Le nuove norme
Turismo, all'Ars approvata anche una sanatoria: i dettagli degli emendamenti governativi
L'assessorato retto da Elvira Amata descrive nel dettaglio i provvedimenti sulla disciplina delle strutture turistico-ricettive
Tra le tante novità approvate ieri dall'Assemblea regionale siciliana, ci sono anche novità per il Turismo. «Burocrazia più snella per dare più respiro alle imprese e liberare le energie migliori del comparto turistico siciliano» sono gli obiettivi degli emendamenti governativi approvati sulla legge regionale 6 del 2025 sulla Disciplina delle strutture turistico-ricettive «che ha impresso una svolta decisiva al percorso di riforma del turismo siciliano». A dirlo è l’assessorato regionale al Turismo.

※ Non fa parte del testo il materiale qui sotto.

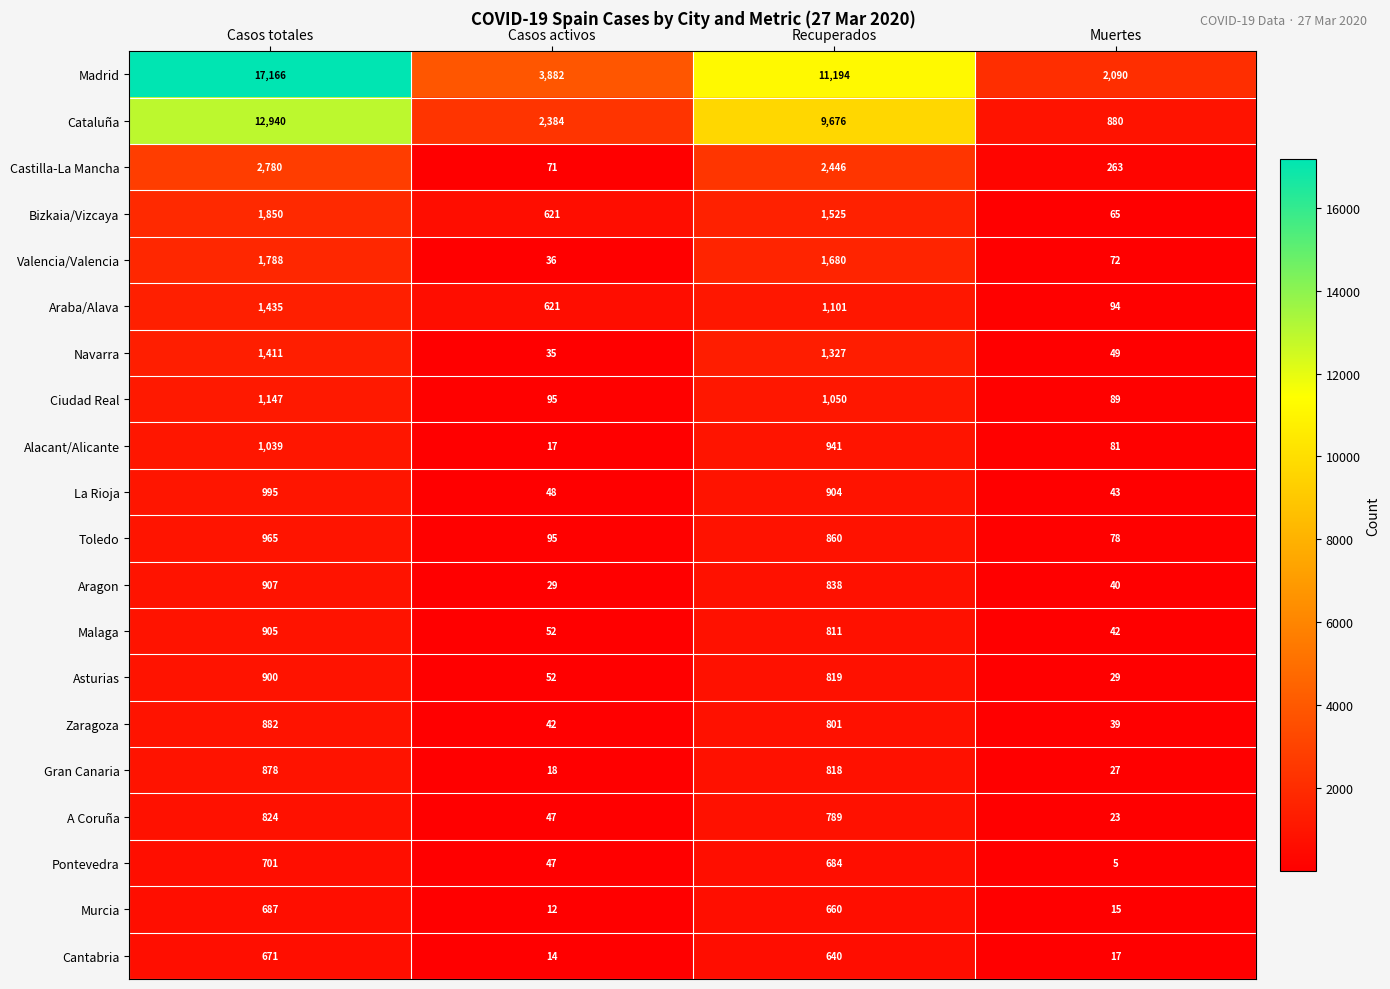

Read the Araba/Alava value at Muertes.

94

«Tra le novità più significative - prosegue la nota - l’introduzione della proroga al 31 dicembre 2027 come termine per la riclassificazione alberghiera e l’apertura, contestualmente, di una finestra di sanatoria fino alla fine del 2026 per chi deve regolarizzare la propria posizione; un intervento tecnico per assicurare maggiore stabilità operativa a migliaia di gestori». Per gli affittacamere, introdotta la possibilità di operare su più unità immobiliari nello stesso edificio così da aprire le porte a nuovi modelli di ospitalità diffusa; mentre per il turismo rurale prevista l’introduzione della degustazione come alternativa alla ristorazione completa, che permette di valorizzare i prodotti d’eccellenza del territorio con formule più snelle e accattivanti per i visitatori stranieri. Particolare attenzione è stata rivolta anche alle locazioni turistiche non imprenditoriali, per le quali è stato ufficialmente rimosso l'obbligo di presentazione della Scia, un passaggio che semplifica drasticamente la gestione degli affitti brevi.
«Queste modifiche apportate alla normativa sono frutto della continua e costante interlocuzione con gli operatori del settore e rappresentano un passo fondamentale verso quella semplificazione che il Governo regionale si è posto come obiettivo strategico - spiega l’assessora al Turismo Elvira Amata - Non si tratta solo di aggiornare dei commi, ma di tradurre in realtà le istanze degli imprenditori che investono nel turismo in Sicilia con regole chiare e procedure agili per elevare gli standard qualitativi, aumentare la competitività internazionale e rendere l’offerta ricettiva siciliana sempre più solida, variegata e attrattiva per i viaggiatori di tutto il mondo. Il provvedimento del governo Schifani nasce da una visione chiara e condivisa: rendere la Sicilia una terra sempre più accogliente e moderna, capace di rispondere con flessibilità alle sfide di un mercato globale in costante evoluzione».